Edson often seems less to be crossing genre lines, as Delville might have it, than exploding genres. Sometimes a poem suggests a genre at its outset and then sheds its guise, becoming something else entirely by its end. "The Breast," for instance, begins with the cadence of a joke: "One night a woman's breast came to a man's room and began to talk about her twin sister." After the man asks the breast to talk about herself instead, she does—subsequently putting the man to sleep. What began as a joke ends as a small essay on solipsism. In other cases, a poem's lofty title might forecast philosophical meditation. The profound obliqueness of the poem that follows then calls attention to itself. "The Reality Argument: Some Brief Notes On How Things Come To Exist, The Question Of Random Selection And/Or Purposeful Manufacture, With A View Toward Finding The 'Theory Of Everything'" turns out to be a proposition that dolls may be just as "real" as humans, complete with emotions and life cycles. Edson finds his bases for profundity in unlikely places. Often he can only express his conception of profundity by traveling beyond what readers would expect to learn about the world by reading a poem—which means that he has analyzed those expectations and wishes to surpass them. Finding herself bested this way, the reader laughs. Rather than crossing fixed genre boundaries, Edson is declaring those boundaries to be superficial and utterly permeable.
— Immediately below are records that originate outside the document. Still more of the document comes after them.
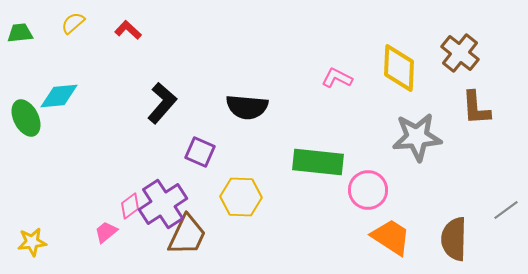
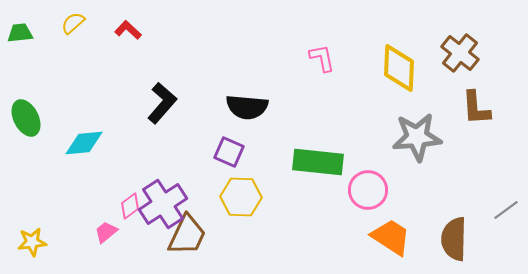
pink L-shape: moved 15 px left, 20 px up; rotated 52 degrees clockwise
cyan diamond: moved 25 px right, 47 px down
purple square: moved 29 px right
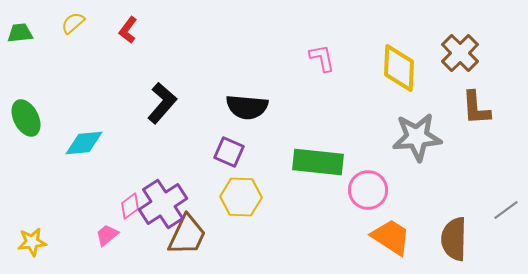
red L-shape: rotated 96 degrees counterclockwise
brown cross: rotated 6 degrees clockwise
pink trapezoid: moved 1 px right, 3 px down
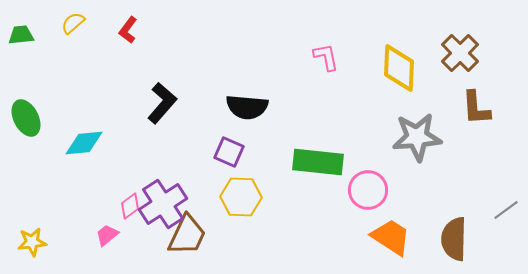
green trapezoid: moved 1 px right, 2 px down
pink L-shape: moved 4 px right, 1 px up
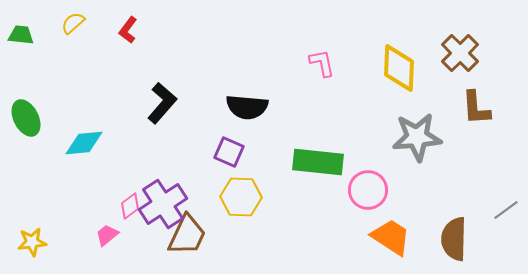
green trapezoid: rotated 12 degrees clockwise
pink L-shape: moved 4 px left, 6 px down
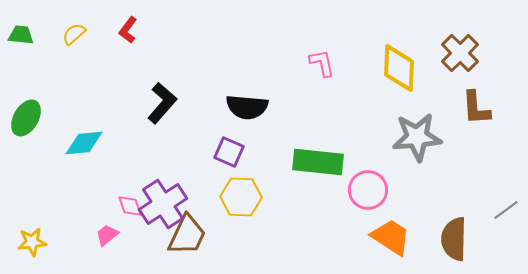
yellow semicircle: moved 1 px right, 11 px down
green ellipse: rotated 57 degrees clockwise
pink diamond: rotated 72 degrees counterclockwise
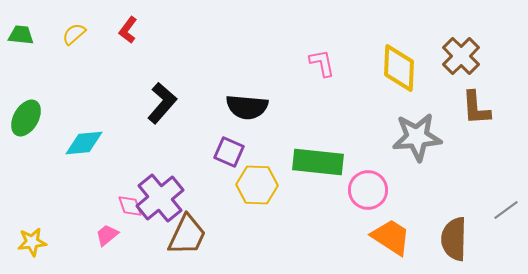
brown cross: moved 1 px right, 3 px down
yellow hexagon: moved 16 px right, 12 px up
purple cross: moved 3 px left, 6 px up; rotated 6 degrees counterclockwise
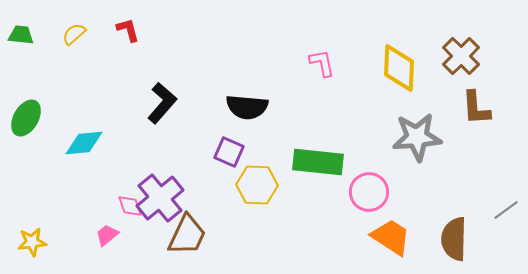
red L-shape: rotated 128 degrees clockwise
pink circle: moved 1 px right, 2 px down
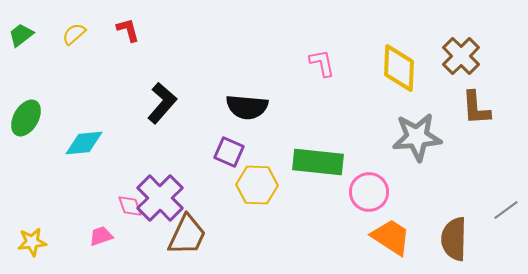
green trapezoid: rotated 44 degrees counterclockwise
purple cross: rotated 6 degrees counterclockwise
pink trapezoid: moved 6 px left, 1 px down; rotated 20 degrees clockwise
Indeed, since early works such as The Reasons Why the Closet-Man Is Never Sad or The Wounded Breakfast, Edson has suggested that the categories commonly used to organize the world are not simply arbitrary, but ludicrous. In "Urinating," in the new book, a speaker tells us: "After urinating I was ready for anything. I said, fella, you name it. // Of course I was speaking to myself. I call myself fella to keep a professional distance. If I used my actual name I might implode into subjectivity." This fear of imploding into subjectivity, or the desire to keep a "professional distance," is crucial to Edson's work. Human beings may act as if everything is normal, but it never has been. In fact, the aggressively normal, quintessentially American rhetoric of these poems, plodding through a universe where men might pretend to be bowling balls or a woman might knit her husband's beard into her shawl, describes to us again and again the way we think. The humor of these works, if they are humorous, becomes the humor of recognition—even if the recognition is tinged with regret at one's own foolishness, as the rational thought of Edson's characters only contributes to the absurdity of his work.

• • •

The poems in The Tormented Mirror, and Edson's poems generally, can also teach us how to imagine or describe worlds other than the one we now inhabit. Sometimes he teaches by having his subjects change forms: a man becomes a pig; a woman becomes her father; a family becomes a cast of characters in a play. With each transformation, the drama of the poem becomes the clash of former life with latter life—and yet these changes are presented as if they were natural, normal, always meant to occur. In some cases, the poem begins in an entirely alien world, and Edson makes this world less alien through the persuasive power of nonchalance. In "A Redundancy of Horses," one horse begins to ride another, causing a conversation between a stable-keeper and his wife about whether such a thing is redundant. "Meanwhile the horse had saddled up a mare, and was riding her away into a dark wood…." In "The Sweet Tooth," real and unreal clash, but then the clash loses its force just as quickly: "A little girl made of sugar and spice and everything nice was eaten by someone with a sweet tooth the size of an elephant's tusk. //Ah, he said, this darn tooth, it's driving me nuts." Faced with absurdity, a speaker responds flatly; similarly, individuals in a larger society constantly move forward in staunch ignorance of the mutability and illogic of life itself. Edson's new work, along with Delville's grand critical history, should expand and deepen contemporary knowledge of the prose poem.